Assignment 2:4 – Making Sense of (Our?) History

Question 2:

In this lesson I say that our capacity for understanding or making meaningfulness from the first stories is seriously limited for numerous reasons and I briefly offer two reasons why this is so: 1) the social process of the telling is disconnected from the story and this creates obvious problems for ascribing meaningfulness, and 2) the extended time of criminal prohibitions against Indigenous peoples telling stories combined with the act of taking all the children between 5 – 15 away from their families and communities. In Wickwire’s introduction to Living Stories, find a third reason why, according to Robinson, our abilities to make meaning from first stories and encounters is so seriously limited. To be complete, your answer should begin with a brief discussion on the two reasons I present and then proceed to introduce and explain your third reason from Wickwire’s introduction.

Before I begin responding to the above question I would like to make a quick point.  You’ll see that the title I have given this assignment includes the word ‘our’ along with a question mark.  This is because I am confused as to whether or not it is appropriate for me to call the history of  those who inhabited this land long before i did MY history.  As mentioned in my previous post my definition of a Canadian is someone who holds Canadian citizenship.  I was born in Canada and I am Canadian but is the history of this land mine.  My ancestors originate in Britain but I know little more than that.  I know more about Canada’s history and the history of this land before it was known as Canada but I am not considered to be a native person by many.  If I am not of First Nations origin is it okay to call their history my own?

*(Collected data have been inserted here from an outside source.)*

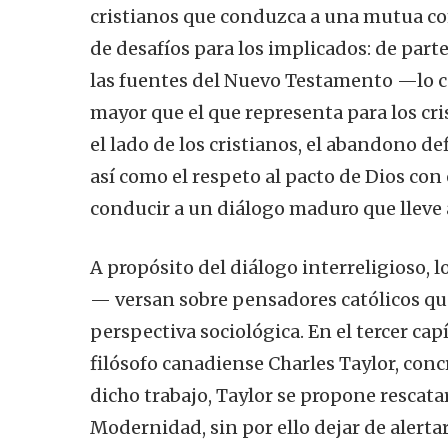
cristianos que conduzca a una mutua co
de desafíos para los implicados: de part
las fuentes del Nuevo Testamento —lo cu
mayor que el que representa para los cr
el lado de los cristianos, el abandono de
así como el respeto al pacto de Dios con
conducir a un diálogo maduro que lleve 
A propósito del diálogo interreligioso, 
— versan sobre pensadores católicos qu
perspectiva sociológica. En el tercer cap
filósofo canadiense Charles Taylor, con
dicho trabajo, Taylor se propone rescatar
Modernidad, sin por ello dejar de alerta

Speaking first to the two points mentioned in the question about why is is difficult to make meaningfulness of the first stories today.  First we have the disruption of the modern storytelling process in contrast to how the stories were meant to have been told, orally and in public.  We now know, having read the required readings for this assignment, that these “stories” were far from being meaningless and that they were in fact a political act (Thom, 9).  Just as we would discuss (and document) land ownership is a court of law today, the First Nations peoples of the time would assert their ownership by way of storytelling.  Ownership not in the sense we may think of today but in a way that expressed the culture and land uses of the day.  A story for those who knew the importance the land played in terms of survival.  For a person to make sense of such a story today would require extensive knowledge of the lives and culture of the First Nations people who were doing the telling.  And as each village had its own tradition concerning the origin of the world this would likely prove an impossible task, even for anthropologists (Thom, 7).

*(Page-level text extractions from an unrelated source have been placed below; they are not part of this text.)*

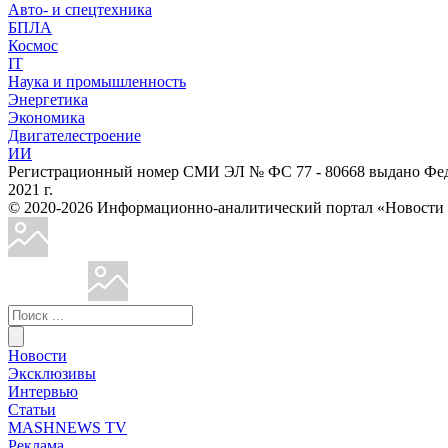
Авто- и спецтехника
БПЛА
Космос
IT
Наука и промышленность
Энергетика
Экономика
Двигателестроение
ИИ
Регистрационный номер СМИ ЭЛ № ФС 77 - 80668 выдано Феде
2021 г.
© 2020-2026 Информационно-аналитический портал «Ново
Новости
Эксклюзивы
Интервью
Статьи
MASHNEWS TV
Реклама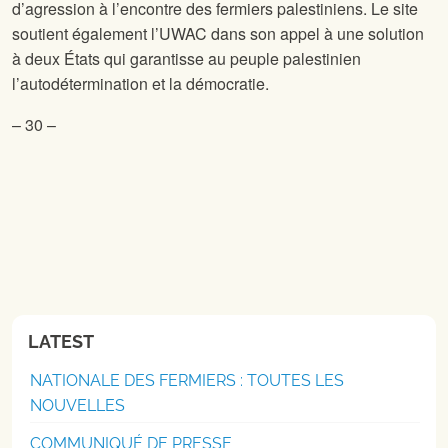
d’agression à l’encontre des fermiers palestiniens. Le site
soutient également l’UWAC dans son appel à une solution
à deux États qui garantisse au peuple palestinien
l’autodétermination et la démocratie.
– 30 –
LATEST
NATIONALE DES FERMIERS : TOUTES LES
NOUVELLES
COMMUNIQUÉ DE PRESSE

The second point mentioned was the extended period of time for which such storytelling was disallowed by the non-indigenous people of Canada.  Story-telling is such an integral component to the history of First Nations peoples that to forcibly eliminate it was akin to cultural genocide.  It would be equivalent to destroying all of the knowledge a given society had accumulated over time.  And it not only eliminated the past but the present and future as such story-telling practices were not allowed to continue for such a long time that the process itself has been largely forgotten.

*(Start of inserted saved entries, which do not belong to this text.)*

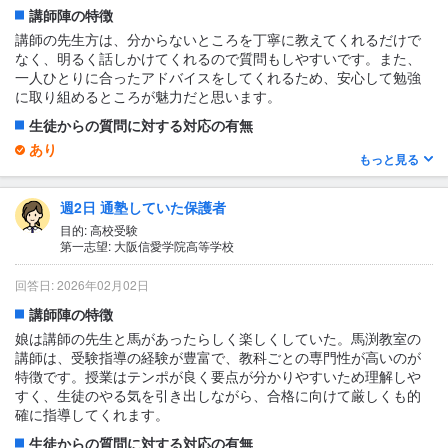
講師陣の特徴
講師の先生方は、分からないところを丁寧に教えてくれるだけで
なく、明るく話しかけてくれるので質問もしやすいです。また、
一人ひとりに合ったアドバイスをしてくれるため、安心して勉強
に取り組めるところが魅力だと思います。
生徒からの質問に対する対応の有無
あり
もっと見る
授業内でわからなかった問題や、宿題の範囲に対する質問など、
特に緊張感や不安もなく、気軽に質問している人が多い印象だっ
週2日 通塾していた保護者
た。
目的: 高校受験
1日あたりの授業時間について
第一志望: 大阪信愛学院高等学校
2〜3時間
回答日: 2026年02月02日
授業の形式・流れ・雰囲気
講師陣の特徴
授業は、先生の説明が分かりやすく、例題を解きながら進むので
内容を理解しやすいと感じました。また、その後に演習問題にも
娘は講師の先生と馬があったらしく楽しくしていた。馬渕教室の
取り組めるため、学んだことをしっかり定着させながら授業を受
講師は、受験指導の経験が豊富で、教科ごとの専門性が高いのが
けられるところが良いと思いました！
特徴です。授業はテンポが良く要点が分かりやすいため理解しや
すく、生徒のやる気を引き出しながら、合格に向けて厳しくも的
テキスト・教材について
確に指導してくれます。
テキストは内容が分かりやすく、重要なポイントがしっかりまと
生徒からの質問に対する対応の有無
められているので復習もしやすいと感じました。また、問題の種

For my third point I will elaborate more on the forced cultural changes that occurred when First Nations children were forbidden from being exposed to the oral history culture.  Children are sponges.  Young people have the ability to absorb knowledge at an astonishing rate even if that knowledge is not related to their own culture.  My point is that by teaching these children that their way or story-telling is wrong and that written history is the way to go, they not only missed out on hearing stories while away at residential schools but also any chance of being able to acquire knowledge this way in the future.  And they would continue to pass on what they learned to their children, and their children to the next generation and so on, essentially destroying the oral historical component of the First Nations peoples.

 

References:

Paterson, Erika. “Lesson 2.2.” ENGL 470A Canadian Studies: Canadian Literary Genres. University of British Columbia, 2013. Web. Feb. 18, 2016.

Thom, Brian. “The Anthropology of Northwest Coast Oral Traditions.” Arctic Anthropology 40.1 (2003): 1-28. Web. Feb. 18, 2016.

Wickwire, Wendy. “The Grizzly Gave Them the Song: James Teit and Franz Boas Interpret Twin Ritual in Aboriginal British Columbia, 1897-1920”. American Indian Quarterly 25.3 (2001): 431–452. Web. Feb 18, 2016.